Repeat each entry exactly and drop the pictures.

-- Source material follows --

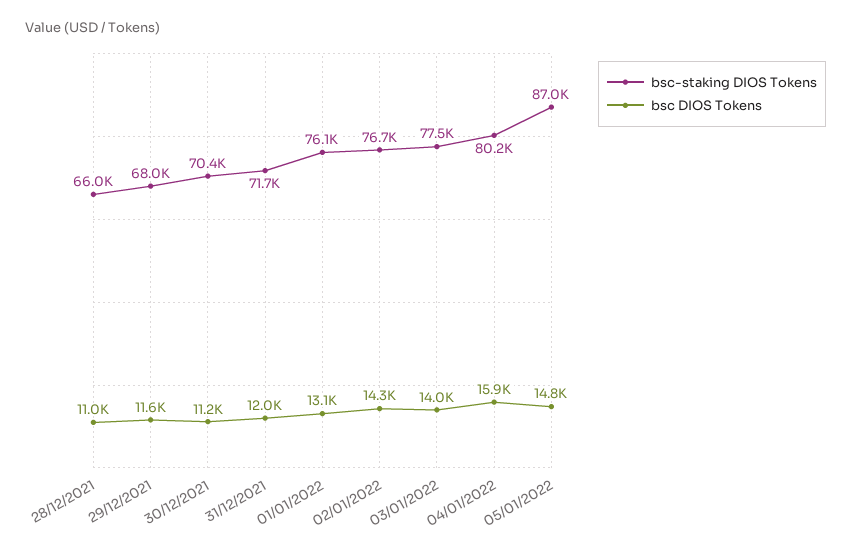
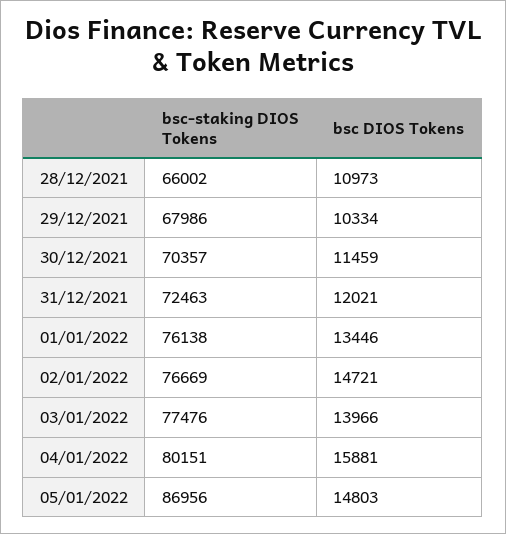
  {
    "bsc-staking DIOS Tokens": {
      "28/12/2021": 66002,
      "29/12/2021": 67986,
      "30/12/2021": 70357,
-     "31/12/2021": 71700,
+     "31/12/2021": 72463,
      "01/01/2022": 76138,
      "02/01/2022": 76669,
      "03/01/2022": 77476,
      "04/01/2022": 80151,
      "05/01/2022": 86956
    },
    "bsc DIOS Tokens": {
      "28/12/2021": 10973,
-     "29/12/2021": 11600,
+     "29/12/2021": 10334,
-     "30/12/2021": 11200,
+     "30/12/2021": 11459,
      "31/12/2021": 12021,
-     "01/01/2022": 13100,
+     "01/01/2022": 13446,
-     "02/01/2022": 14300,
+     "02/01/2022": 14721,
      "03/01/2022": 13966,
      "04/01/2022": 15881,
      "05/01/2022": 14803
    }
  }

-- Source material concluded --

#### [Exercise answer]
  {
    "bsc-staking DIOS Tokens": {
      "28/12/2021": 66002,
      "29/12/2021": 67986,
      "30/12/2021": 70357,
-     "31/12/2021": 71700,
+     "31/12/2021": 72463,
      "01/01/2022": 76138,
      "02/01/2022": 76669,
      "03/01/2022": 77476,
      "04/01/2022": 80151,
      "05/01/2022": 86956
    },
    "bsc DIOS Tokens": {
      "28/12/2021": 10973,
-     "29/12/2021": 11600,
+     "29/12/2021": 10334,
-     "30/12/2021": 11200,
+     "30/12/2021": 11459,
      "31/12/2021": 12021,
-     "01/01/2022": 13100,
+     "01/01/2022": 13446,
-     "02/01/2022": 14300,
+     "02/01/2022": 14721,
      "03/01/2022": 13966,
      "04/01/2022": 15881,
      "05/01/2022": 14803
    }
  }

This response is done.